Track down every line below that holds "input" and copy it.

(EXTRACTED RECORDS Opens)

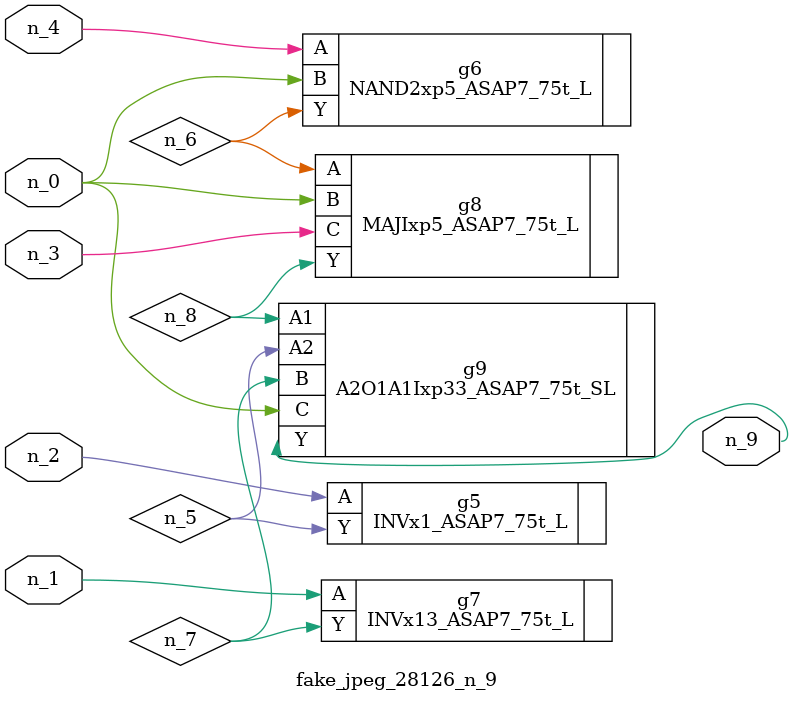
<source format=v>
module fake_jpeg_28126_n_9 (n_3, n_2, n_1, n_0, n_4, n_9);

input n_3;
input n_2;
input n_1;
input n_0;
input n_4;

output n_9;

wire n_8;
wire n_6;
wire n_5;
wire n_7;

INVx1_ASAP7_75t_L g5 ( 
.A(n_2),
.Y(n_5)
);

NAND2xp5_ASAP7_75t_L g6 ( 
.A(n_4),
.B(n_0),
.Y(n_6)
);

INVx13_ASAP7_75t_L g7 ( 
.A(n_1),
.Y(n_7)
);

MAJIxp5_ASAP7_75t_L g8 ( 
.A(n_6),
.B(n_0),
.C(n_3),
.Y(n_8)
);

A2O1A1Ixp33_ASAP7_75t_SL g9 ( 
.A1(n_8),
.A2(n_5),
.B(n_7),
.C(n_0),
.Y(n_9)
);


endmodule
</source>
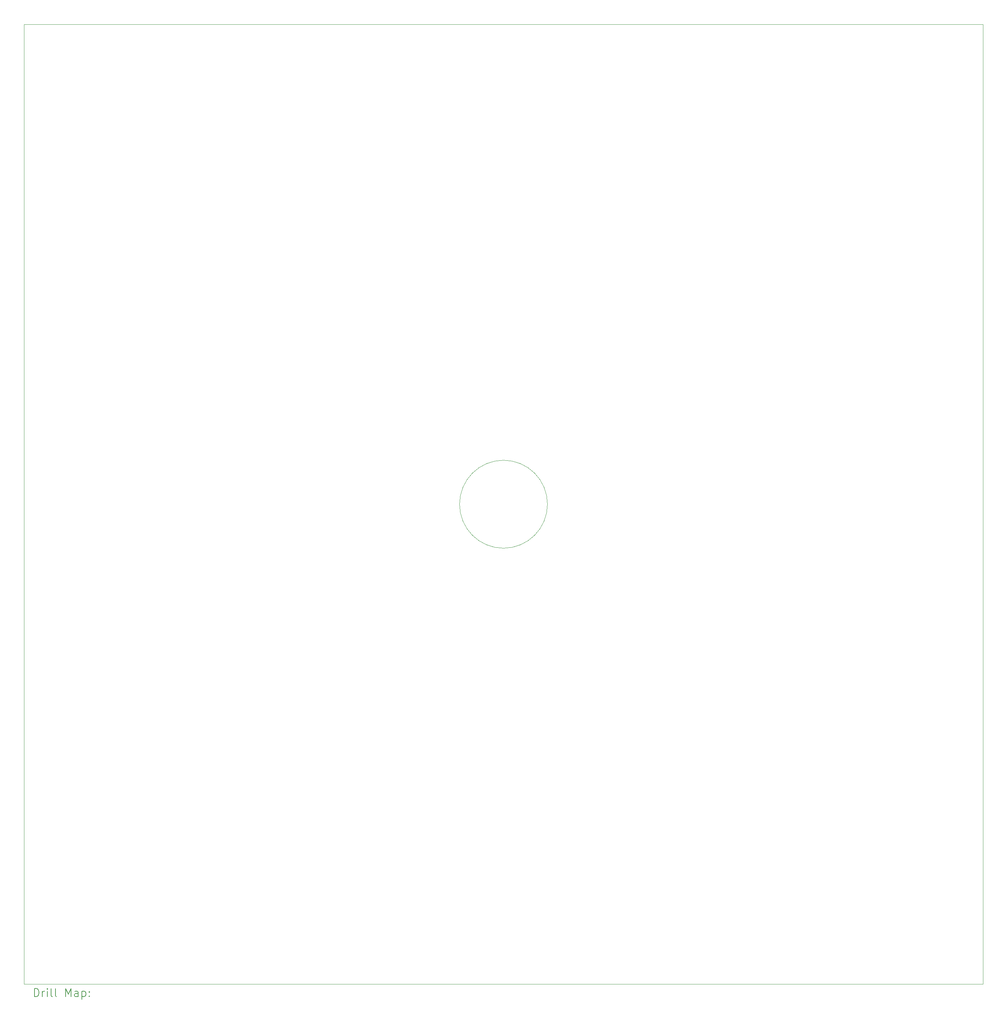
<source format=gbr>
%TF.GenerationSoftware,KiCad,Pcbnew,8.0.5*%
%TF.CreationDate,2024-10-14T18:31:50-05:00*%
%TF.ProjectId,morg_grad_cap,6d6f7267-5f67-4726-9164-5f6361702e6b,rev?*%
%TF.SameCoordinates,Original*%
%TF.FileFunction,Drillmap*%
%TF.FilePolarity,Positive*%
%FSLAX45Y45*%
G04 Gerber Fmt 4.5, Leading zero omitted, Abs format (unit mm)*
G04 Created by KiCad (PCBNEW 8.0.5) date 2024-10-14 18:31:50*
%MOMM*%
%LPD*%
G01*
G04 APERTURE LIST*
%ADD10C,0.050000*%
%ADD11C,0.100000*%
%ADD12C,0.200000*%
G04 APERTURE END LIST*
D10*
X0Y0D02*
X24000000Y0D01*
X24000000Y-24000000D01*
X0Y-24000000D01*
X0Y0D01*
D11*
X13100000Y-12000000D02*
G75*
G02*
X10900000Y-12000000I-1100000J0D01*
G01*
X10900000Y-12000000D02*
G75*
G02*
X13100000Y-12000000I1100000J0D01*
G01*
D12*
X258277Y-24313984D02*
X258277Y-24113984D01*
X258277Y-24113984D02*
X305896Y-24113984D01*
X305896Y-24113984D02*
X334467Y-24123508D01*
X334467Y-24123508D02*
X353515Y-24142555D01*
X353515Y-24142555D02*
X363039Y-24161603D01*
X363039Y-24161603D02*
X372562Y-24199698D01*
X372562Y-24199698D02*
X372562Y-24228269D01*
X372562Y-24228269D02*
X363039Y-24266365D01*
X363039Y-24266365D02*
X353515Y-24285412D01*
X353515Y-24285412D02*
X334467Y-24304460D01*
X334467Y-24304460D02*
X305896Y-24313984D01*
X305896Y-24313984D02*
X258277Y-24313984D01*
X458277Y-24313984D02*
X458277Y-24180650D01*
X458277Y-24218746D02*
X467801Y-24199698D01*
X467801Y-24199698D02*
X477324Y-24190174D01*
X477324Y-24190174D02*
X496372Y-24180650D01*
X496372Y-24180650D02*
X515420Y-24180650D01*
X582086Y-24313984D02*
X582086Y-24180650D01*
X582086Y-24113984D02*
X572563Y-24123508D01*
X572563Y-24123508D02*
X582086Y-24133031D01*
X582086Y-24133031D02*
X591610Y-24123508D01*
X591610Y-24123508D02*
X582086Y-24113984D01*
X582086Y-24113984D02*
X582086Y-24133031D01*
X705896Y-24313984D02*
X686848Y-24304460D01*
X686848Y-24304460D02*
X677324Y-24285412D01*
X677324Y-24285412D02*
X677324Y-24113984D01*
X810658Y-24313984D02*
X791610Y-24304460D01*
X791610Y-24304460D02*
X782086Y-24285412D01*
X782086Y-24285412D02*
X782086Y-24113984D01*
X1039229Y-24313984D02*
X1039229Y-24113984D01*
X1039229Y-24113984D02*
X1105896Y-24256841D01*
X1105896Y-24256841D02*
X1172563Y-24113984D01*
X1172563Y-24113984D02*
X1172563Y-24313984D01*
X1353515Y-24313984D02*
X1353515Y-24209222D01*
X1353515Y-24209222D02*
X1343991Y-24190174D01*
X1343991Y-24190174D02*
X1324944Y-24180650D01*
X1324944Y-24180650D02*
X1286848Y-24180650D01*
X1286848Y-24180650D02*
X1267801Y-24190174D01*
X1353515Y-24304460D02*
X1334467Y-24313984D01*
X1334467Y-24313984D02*
X1286848Y-24313984D01*
X1286848Y-24313984D02*
X1267801Y-24304460D01*
X1267801Y-24304460D02*
X1258277Y-24285412D01*
X1258277Y-24285412D02*
X1258277Y-24266365D01*
X1258277Y-24266365D02*
X1267801Y-24247317D01*
X1267801Y-24247317D02*
X1286848Y-24237793D01*
X1286848Y-24237793D02*
X1334467Y-24237793D01*
X1334467Y-24237793D02*
X1353515Y-24228269D01*
X1448753Y-24180650D02*
X1448753Y-24380650D01*
X1448753Y-24190174D02*
X1467801Y-24180650D01*
X1467801Y-24180650D02*
X1505896Y-24180650D01*
X1505896Y-24180650D02*
X1524943Y-24190174D01*
X1524943Y-24190174D02*
X1534467Y-24199698D01*
X1534467Y-24199698D02*
X1543991Y-24218746D01*
X1543991Y-24218746D02*
X1543991Y-24275888D01*
X1543991Y-24275888D02*
X1534467Y-24294936D01*
X1534467Y-24294936D02*
X1524943Y-24304460D01*
X1524943Y-24304460D02*
X1505896Y-24313984D01*
X1505896Y-24313984D02*
X1467801Y-24313984D01*
X1467801Y-24313984D02*
X1448753Y-24304460D01*
X1629705Y-24294936D02*
X1639229Y-24304460D01*
X1639229Y-24304460D02*
X1629705Y-24313984D01*
X1629705Y-24313984D02*
X1620182Y-24304460D01*
X1620182Y-24304460D02*
X1629705Y-24294936D01*
X1629705Y-24294936D02*
X1629705Y-24313984D01*
X1629705Y-24190174D02*
X1639229Y-24199698D01*
X1639229Y-24199698D02*
X1629705Y-24209222D01*
X1629705Y-24209222D02*
X1620182Y-24199698D01*
X1620182Y-24199698D02*
X1629705Y-24190174D01*
X1629705Y-24190174D02*
X1629705Y-24209222D01*
M02*

</source>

(EXTRACTED RECORDS Closes)

● **EXERCISE RESPONSE**:
input n_3;
input n_2;
input n_1;
input n_0;
input n_4;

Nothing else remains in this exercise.